▶ _ACTIVITY_:
How many lines of the data below contain the string "いいかも"? Give only the number.

[Saved entries]
* * *

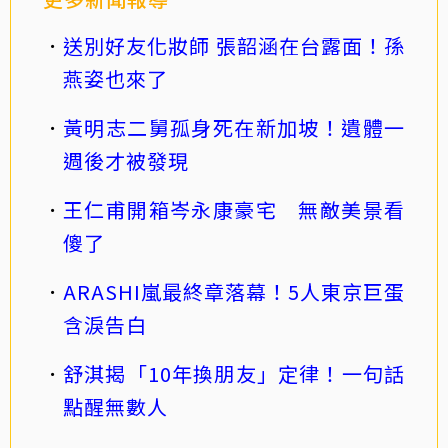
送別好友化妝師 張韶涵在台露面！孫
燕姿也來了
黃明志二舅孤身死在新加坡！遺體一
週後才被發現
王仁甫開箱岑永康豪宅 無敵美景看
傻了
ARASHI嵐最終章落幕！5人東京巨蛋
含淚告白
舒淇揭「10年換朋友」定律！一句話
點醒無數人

* * *

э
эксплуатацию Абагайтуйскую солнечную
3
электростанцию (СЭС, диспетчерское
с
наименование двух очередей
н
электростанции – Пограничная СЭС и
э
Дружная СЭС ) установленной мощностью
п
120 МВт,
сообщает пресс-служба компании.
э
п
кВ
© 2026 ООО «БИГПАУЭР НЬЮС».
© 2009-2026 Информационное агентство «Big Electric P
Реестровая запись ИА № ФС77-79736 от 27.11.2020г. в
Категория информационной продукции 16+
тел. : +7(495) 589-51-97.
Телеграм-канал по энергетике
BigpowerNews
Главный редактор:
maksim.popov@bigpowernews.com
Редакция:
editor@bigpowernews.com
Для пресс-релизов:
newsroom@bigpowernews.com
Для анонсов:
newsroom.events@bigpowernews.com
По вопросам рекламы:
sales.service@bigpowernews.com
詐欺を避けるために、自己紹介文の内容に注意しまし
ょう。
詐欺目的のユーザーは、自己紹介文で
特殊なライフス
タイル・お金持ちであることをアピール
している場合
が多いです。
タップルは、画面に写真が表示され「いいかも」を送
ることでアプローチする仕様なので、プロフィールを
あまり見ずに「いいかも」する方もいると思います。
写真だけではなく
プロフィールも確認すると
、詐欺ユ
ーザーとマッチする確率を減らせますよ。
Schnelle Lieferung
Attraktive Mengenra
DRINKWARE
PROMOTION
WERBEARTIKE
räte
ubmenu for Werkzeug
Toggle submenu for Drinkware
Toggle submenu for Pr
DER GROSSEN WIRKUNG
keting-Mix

* * *

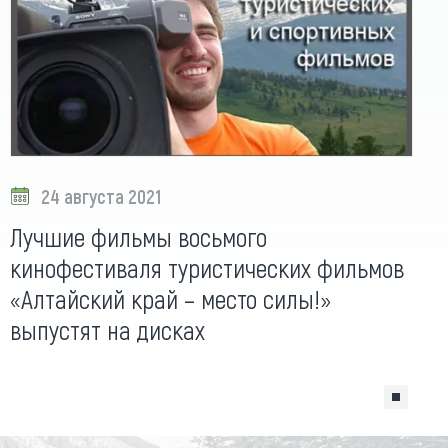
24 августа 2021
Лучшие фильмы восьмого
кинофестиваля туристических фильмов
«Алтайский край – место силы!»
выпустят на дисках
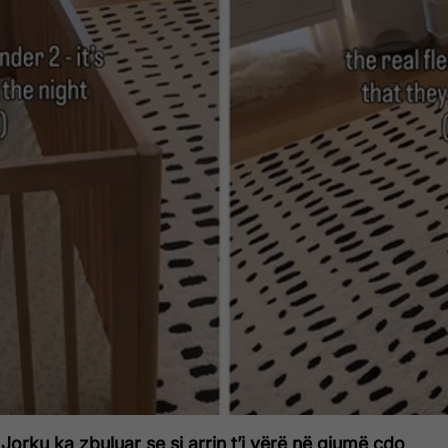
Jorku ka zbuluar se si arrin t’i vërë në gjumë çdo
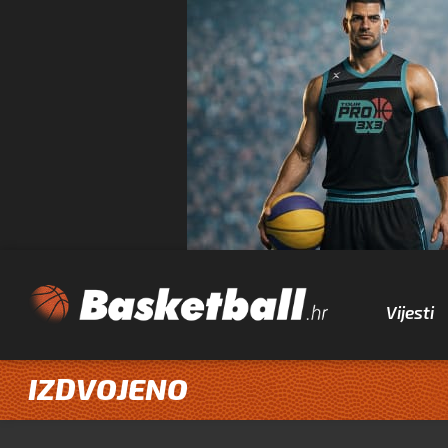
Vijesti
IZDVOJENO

* * *

▶ _TASK OUTPUT_:
2